What you need to do:
The lines you need are those holding the word "uchun"; pull them from the material.

Input records:
= = = =

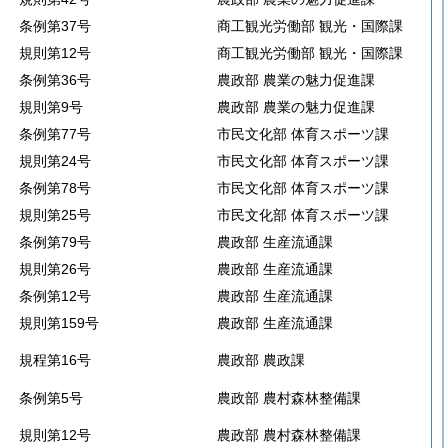
条例第37号
商工観光労働部 観光・国際課
規則第12号
商工観光労働部 観光・国際課
条例第36号
農政部 農業の魅力促進課
規則第9号
農政部 農業の魅力促進課
条例第77号
市民文化部 体育スポーツ課
規則第24号
市民文化部 体育スポーツ課
条例第78号
市民文化部 体育スポーツ課
規則第25号
市民文化部 体育スポーツ課
条例第79号
農政部 生産流通課
規則第26号
農政部 生産流通課
条例第12号
農政部 生産流通課
規則第159号
農政部 生産流通課
規程第16号
農政部 農政課
条例第5号
農政部 農村森林整備課
規則第12号
農政部 農村森林整備課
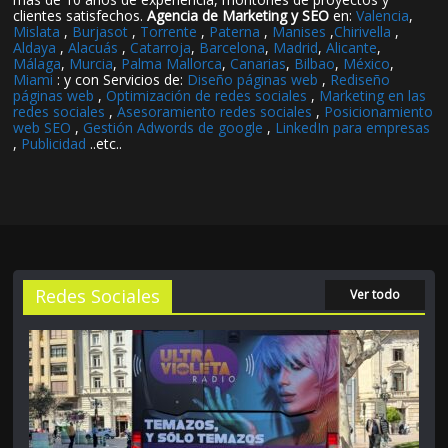
clientes satisfechos.
Agencia de Marketing y SEO
en:
Valencia
,
Mislata
,
Burjasot
,
Torrente
,
Paterna
,
Manises
,
Chirivella
,
Aldaya
,
Alacuás
,
Catarroja
,
Barcelona
,
Madrid
,
Alicante
,
Málaga
,
Murcia
,
Palma Mallorca
,
Canarias
,
Bilbao
,
México
,
Miami
: y con Servicios de:
Diseño páginas web
,
Rediseño
páginas web
,
Optimización de redes sociales
,
Marketing en las
redes sociales
,
Asesoramiento redes sociales
,
Posicionamiento
web SEO
,
Gestión Adwords de google
,
LinkedIn para empresas
,
Publicidad
..etc..
Redes Sociales
Ver todo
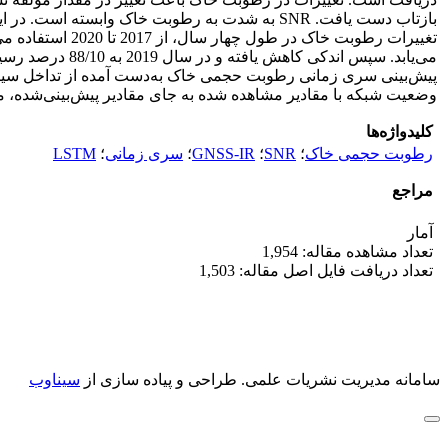
وضعیت شبکه با مقادیر مشاهده شده به جای مقادیر پیش‌بینی‌شده، مقدار جذر خطای مربعی میانگین از 09/0 به 0
کلیدواژه‌ها
رطوبت حجمی خاک
؛
SNR
؛
GNSS-IR
؛
سری زمانی
؛
LSTM
مراجع
آمار
تعداد مشاهده مقاله: 1,954
تعداد دریافت فایل اصل مقاله: 1,503
سامانه مدیریت نشریات علمی.
طراحی و پیاده سازی از
سیناوب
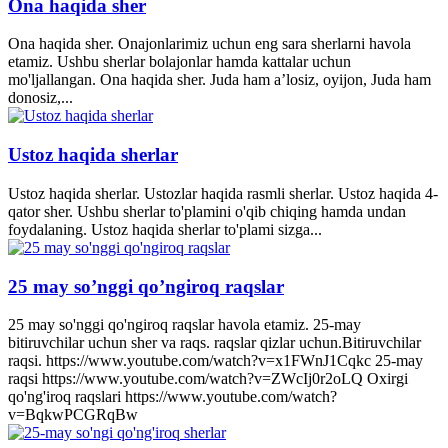
Ona haqida sher
Ona haqida sher. Onajonlarimiz uchun eng sara sherlarni havola
etamiz. Ushbu sherlar bolajonlar hamda kattalar uchun
mo'ljallangan. Ona haqida sher. Juda ham a’losiz, oyijon, Juda ham
donosiz,...
Ustoz haqida sherlar
Ustoz haqida sherlar. Ustozlar haqida rasmli sherlar. Ustoz haqida 4-
qator sher. Ushbu sherlar to'plamini o'qib chiqing hamda undan
foydalaning. Ustoz haqida sherlar to'plami sizga...
25 may so’nggi qo’ngiroq raqslar
25 may so'nggi qo'ngiroq raqslar havola etamiz. 25-may
bitiruvchilar uchun sher va raqs. raqslar qizlar uchun.Bitiruvchilar
raqsi. https://www.youtube.com/watch?v=x1FWnJ1Cqkc 25-may
raqsi https://www.youtube.com/watch?v=ZWcIj0r2oLQ Oxirgi
qo'ng'iroq raqslari https://www.youtube.com/watch?
v=BqkwPCGRqBw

= = = =

Response to this task:
Ona haqida sher. Onajonlarimiz uchun eng sara sherlarni havola
etamiz. Ushbu sherlar bolajonlar hamda kattalar uchun
bitiruvchilar uchun sher va raqs. raqslar qizlar uchun.Bitiruvchilar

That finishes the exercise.